The first patch constrains Large Increment events to the even PMCs,
and the second patch changes the scheduler to accommodate and
program the new Merge event needed on the odd counters.

The RFC was posted here:

https://lkml.org/lkml/2019/8/26/828

Changes since then include mostly fixing interoperation with the
watchdog, splitting, rewording, and addressing Peter Zijlstra's
comments:

- Mentioned programming the odd counter before the even counter
in the commit text, as is now also done in the code.

- Do the programming of the counters in the enable/disable paths
instead of the commit_scheduler hook.

- Instead of the loop re-counting all large increment events,
have collect_events() and a new amd_put_event_constraints_f17h
update a new cpuc variable 'n_lg_inc'. Now the scheduler
does a simple subtraction to get the target gpmax value.

- Amend the fastpath's used_mask code to fix a problem where
counter programming was being overwritten when running with
the watchdog enabled.

- Omit the superfluous __set_bit(idx + 1) in __perf_sched_find_counter
and clear the large increment's sched->state.used bit in the
path where a failure to schedule is determined due to the
next counter already being used (thanks Nathan Fontenot).
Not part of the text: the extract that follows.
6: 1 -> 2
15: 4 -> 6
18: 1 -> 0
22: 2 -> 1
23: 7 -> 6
- Broaden new PMU initialization code to run on families 17h and
above.

- Have new is_large_inc(strcut perf_event) common to all x86 paths
as is is_pebs_pt(). That way, the raw event code checker
amd_is_lg_inc_event_code() can stay in its vendor-specific area
events/amd/core.c.

- __set_bit, WARN_ON(!gpmax), all addressed.
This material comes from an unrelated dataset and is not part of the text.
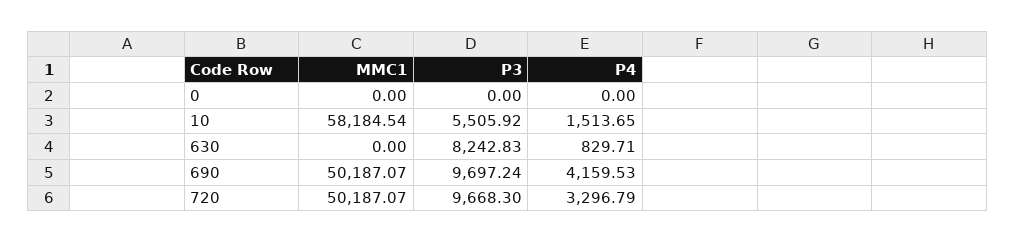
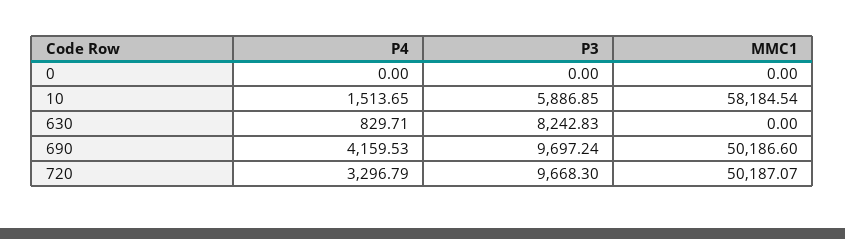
P3, 10: 5505.92 -> 5886.85
MMC1, 690: 50187.07 -> 50186.6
- WRT changing the naming to PAIR, etc. I dislike the idea because
h/w documentation consistently calls this now relatively old
feature for "Large Increment per Cycle" events, and the secondary
event needed, specifically the "Merge event (0xFFF)". When I
started this project the biggest problem was disambiguating
between the Large Increment event (FLOPs, or others), and the
Merge event (0xFFF) itself. Different phases had "Merge" for
the Merge event vs. "Merged" for the Large Increment event(s),
or "Mergee", which made reading the source code too easy to
mistake one for the other. So I opted for two distinctly
different base terms/stem-words: Large increment (lg_inc) and
Merge, to match the documentation, which basically has it right.
Changing the term to "pair" would have created the same "pair" vs.
"paired" vs. "pairer" etc. confusion, so I dropped it.
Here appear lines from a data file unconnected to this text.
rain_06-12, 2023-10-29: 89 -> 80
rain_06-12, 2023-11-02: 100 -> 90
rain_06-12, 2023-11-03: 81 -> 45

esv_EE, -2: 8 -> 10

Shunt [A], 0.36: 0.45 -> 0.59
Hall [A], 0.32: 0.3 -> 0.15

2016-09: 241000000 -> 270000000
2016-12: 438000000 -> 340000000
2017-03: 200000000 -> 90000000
- WRT the comment "How about you make __perf_sched_find_count() set
the right value? That already knows it did this.", I didn't see
how I'd get away from still having to do the constraints flag &
LARGE_INC check in perf_assign_events(), to re-adjust the assignment
in the assign array, or sched.state.counter. This code really
is only needed after the counter assignment is made, in order to
program the h/w correctly.

Kim Phillips (2):
perf/x86/amd: Constrain Large Increment per Cycle events
perf/x86/amd: Add support for Large Increment per Cycle Events

arch/x86/events/amd/core.c | 110 +++++++++++++++++++++++++----------
arch/x86/events/core.c | 46 ++++++++++++++-
arch/x86/events/perf_event.h | 21 +++++++
3 files changed, 145 insertions(+), 32 deletions(-)

--
2.24.0